Vertical ElectricalSounding (VES)
The vertical electrical sounding (or VES) method is used to investigate how resistivity varies with depth. This technique involves taking a series of resistivity measurements at progressively longer distances between current electrodes (A-B) and potential electrodes (M-N), within various types of quadripolar arrangements. Current is emitted into the land through both external electrodes A and B; the power difference generated in the subsoil as current flows between A and B is measured using two central electrodes, M and N. The power difference (ddp) and intensity of current (I) are used to obtain the true resistivity of the terrain.
By increasing the difference between the electrodes A-B and M-N, measurement can be extended to increasingly deep layers.
True resistivity curves are built by plotting true resistivity values on a bio-logarithmic diagram. A mathematical model is then used to obtain true resistivity value and the actual thickness of layers of different resistivity.
fields of applications:
Verification of presence or search for groundwater
Searching for water
Searching for hidden or buried cavities
Stratigraphic research
Geological modelling
2D - 3D ElectricalResistivity Tomography
Multielectrode prospecting involves taking a number of apparent resistivity readings using quadripoles arranges along profiles, fitted with a certain number of electrodes (in general at least 48), usually equidistant along the investigation line, which can be controlled from a programmable georesistivity meter, so that operation can either take place when current is emitted (A, B) or when measuring potential (M, N).
Acquired data are processed using mathematical algorithms, to define two-dimensional electroresistive sections, in which resistivity variations can be highlighted, both vertically (as in VES) or along the investigation profile.
The use of special and complex electrode configurations installed in areas and not just along linear arrays, and the use of powerful software, means that 3D resistivity models of the subsoil can be obtained.
Verification of the presence of structural discontinuities (faults, sliding surfaces, etc.)
Verification of presence or search for groundwater
Study of pollution phenomena in the ground or beds
Searching for water
Definition of contaminated volumes
Searching for hidden or buried cavities
Stratigraphic research
Identification of underground utility leaks
Study of landslides
Geological modelling
2D - 3D InducedPolarisation Measurements
Induced polarisation is a type of multielectrode prospecting that is often associated with ERT investigations, as it enables the measurement of the capacitative component of terrain (known as Induced Polarisation), following the emission of electric current into it.

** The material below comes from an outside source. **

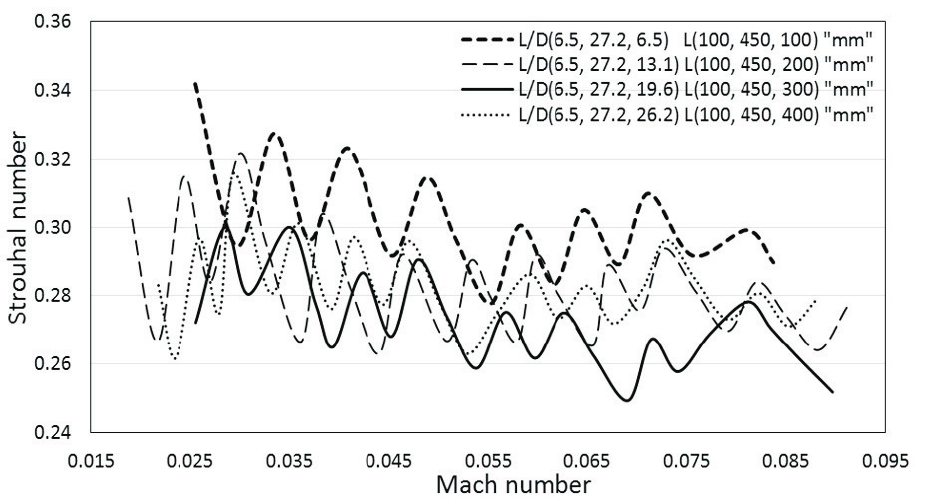
Figure 12. Strouhal number St plotted against Mach number M for L up = 100 mm, L corr = 450 mm, and L dw = 100–400 mm. Table 8. Mach number range, corresponding Strouhal number ( St ) range and maximum Strouhal number for each pipe configuration in Case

The physical parameter measured in the time domain is represented by apparent loadability, namely power loss along a discharge transient.
fields of applications:
Verification of presence or search for groundwater
Study of pollution phenomena in the ground or beds
Searching for water
Definition of contaminated volumes
Stratigraphic research
Arc Testing Method for theverification of HDPE sheets
The Arc Testing Method is an electrical investigation methods used to locate “leaks” in exposed geomembranes, on the condition they are dry, clean and do not present excessive ripples, which may excessively shield the flow of current. It is based on the principle of creating high tension using a probe above the isolating membrane and electrode beyond the area of investigation, which closes the electric circuit if bores, holes, cuts or defects are present in welding.
Self-Potential Measurements
The Self-Potential method is a passive geoelectric type of investigation which involves the measurement of electric power variations in the subsoil, caused by an electrical field generated by natural sources (hydraulic, thermal and chemical), using a couple of non-polarizable electrodes. Spontaneous Potential components are mostly Electrokinetic Potential, generated by the flow of the aquifer, and Electrochemical Potential, generated by the difference of solute concentrates following redox reaction between water and rocks it comes into contact with.
OHMEX testingof HDPE sheet integrity
The OMHEX method is an electrical investigation method for the localisation of “leaks” in HDPE geomembranes buried by a water head or anthropic material. It is based on the principle of creating a flow of electric current between electrodes positioned in contact with the geomembrane and beyond the area under investigation; whenever there are bores, holes, cuts or defects in welding, the electric circuit is closed, or high power values are measured.
Installation and managementof fixed monitoring
A “Permanent Monitoring System” consists of a variable number of measurement electrodes immediately connected during initial phases of landfill construction under a HDPE sheet.
This system is connected to other electrodes, from which current is emitted, positioned both outside and inside the landfill basin, and above the geomembrane. Current is driven from the external electrodes to the Permanent Monitoring System, so that a series of anomalous power readings can be taken, attributable to the short-circuiting of current in the presence of any discontinuities. If integrity, and consequently electric insulation is guaranteed, no electricity flow will be present. However, if the sheet is damaged, electrical discharge can pass through any discontinuities.